Dans la plupart des essais cliniques sur les antifongiques opposés aux infections à Candida, le paramètre d’évaluation principal est mixte, associant réponse clinique favorable (disparition des signes et des symptômes de la mycose) et réponse biologique favorable (éradication de l’agent pathogène), et la mortalité est un paramètre secondaire. Pourtant, fait valoir le Dr Daniel Kett, University of Miami/Jackson Memorial Hospital, Floride, «nos patients ont plutôt à cœur de rester en vie». Selon lui, on doit prendre en compte le pronostic vital lors de l’élaboration d’un plan d’essai clinique.

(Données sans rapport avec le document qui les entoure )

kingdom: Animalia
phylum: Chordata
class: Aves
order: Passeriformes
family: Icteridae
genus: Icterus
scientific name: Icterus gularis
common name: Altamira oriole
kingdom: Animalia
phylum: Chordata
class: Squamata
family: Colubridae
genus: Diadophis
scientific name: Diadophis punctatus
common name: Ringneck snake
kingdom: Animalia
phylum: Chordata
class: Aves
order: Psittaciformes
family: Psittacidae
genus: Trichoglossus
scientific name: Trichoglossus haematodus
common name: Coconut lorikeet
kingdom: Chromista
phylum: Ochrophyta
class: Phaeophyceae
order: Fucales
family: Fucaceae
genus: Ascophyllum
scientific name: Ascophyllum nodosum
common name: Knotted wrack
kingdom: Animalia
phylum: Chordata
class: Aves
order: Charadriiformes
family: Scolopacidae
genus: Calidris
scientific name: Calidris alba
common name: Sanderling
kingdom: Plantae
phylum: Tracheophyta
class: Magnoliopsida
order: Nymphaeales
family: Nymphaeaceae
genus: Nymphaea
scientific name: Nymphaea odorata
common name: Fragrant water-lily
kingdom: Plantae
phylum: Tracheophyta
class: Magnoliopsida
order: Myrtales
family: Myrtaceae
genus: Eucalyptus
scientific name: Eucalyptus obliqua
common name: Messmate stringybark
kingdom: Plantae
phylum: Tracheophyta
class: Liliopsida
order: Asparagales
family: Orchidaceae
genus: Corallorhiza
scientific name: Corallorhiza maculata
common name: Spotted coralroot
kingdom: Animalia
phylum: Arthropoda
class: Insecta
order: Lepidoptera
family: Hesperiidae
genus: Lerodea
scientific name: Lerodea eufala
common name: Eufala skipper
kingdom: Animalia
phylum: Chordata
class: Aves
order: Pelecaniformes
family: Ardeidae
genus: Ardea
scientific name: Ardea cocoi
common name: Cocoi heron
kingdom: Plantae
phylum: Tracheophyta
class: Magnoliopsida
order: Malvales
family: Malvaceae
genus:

Divers choix de traitement s’offrent au médecin traitant, insiste le Dr Kett. «Aux SSI où je travaille, les échinocandines sont généralement plus efficaces, et je suis tout à fait d’accord avec les nouvelles lignes directrices : il est raisonnable de les prescrire en première intention au patient très malade ou dans un état critique.» À l’instar de ses collègues, le Dr Kett affirme que les nouvelles lignes directrices sont solidement étayées. Outre l’essai anidulafongine-fluconazole, il existe des comparaisons caspofongine-amphotéricine B et micafongine-amphotéricine B. Dans un cas comme dans l’autre, les résultats sont favorables à l’échinocandine. Par ailleurs, on a comparé deux doses de micafongine et de caspofongine lors d’une étude randomisée (Clin Infect Dis 2007;45:883-93), et aucune différence entre ces deux échinocandines n’est ressortie. Notons que l’anidulafongine n’a pas été comparée à d’autres échinocandines dans le cadre d’un essai clinique d’envergure. Elle pourrait toutefois offrir un avantage par rapport aux autres agents de sa classe, car elle ne subit aucun métabolisme hépatique et n’est associée à aucune interaction médicamenteuse connue. Son emploi serait donc éventuellement préférable en cas d’atteinte hépatique ou de prise concomitante d’autres médicaments métabolisés dans le foie.

Résumé

La nature des candidoses évolue, et la résistance des espèces Candida aux dérivés azolés est de plus en plus fréquente. Des avenues thérapeutiques intéressantes s’ouvrent toutefois, tel le recours aux échinocandines. À ces nouvelles armes doivent cependant s’ajouter des renforts : instauration du traitement sans délai, remplacement des CVC et, éventuellement, surveillance de la colonisation.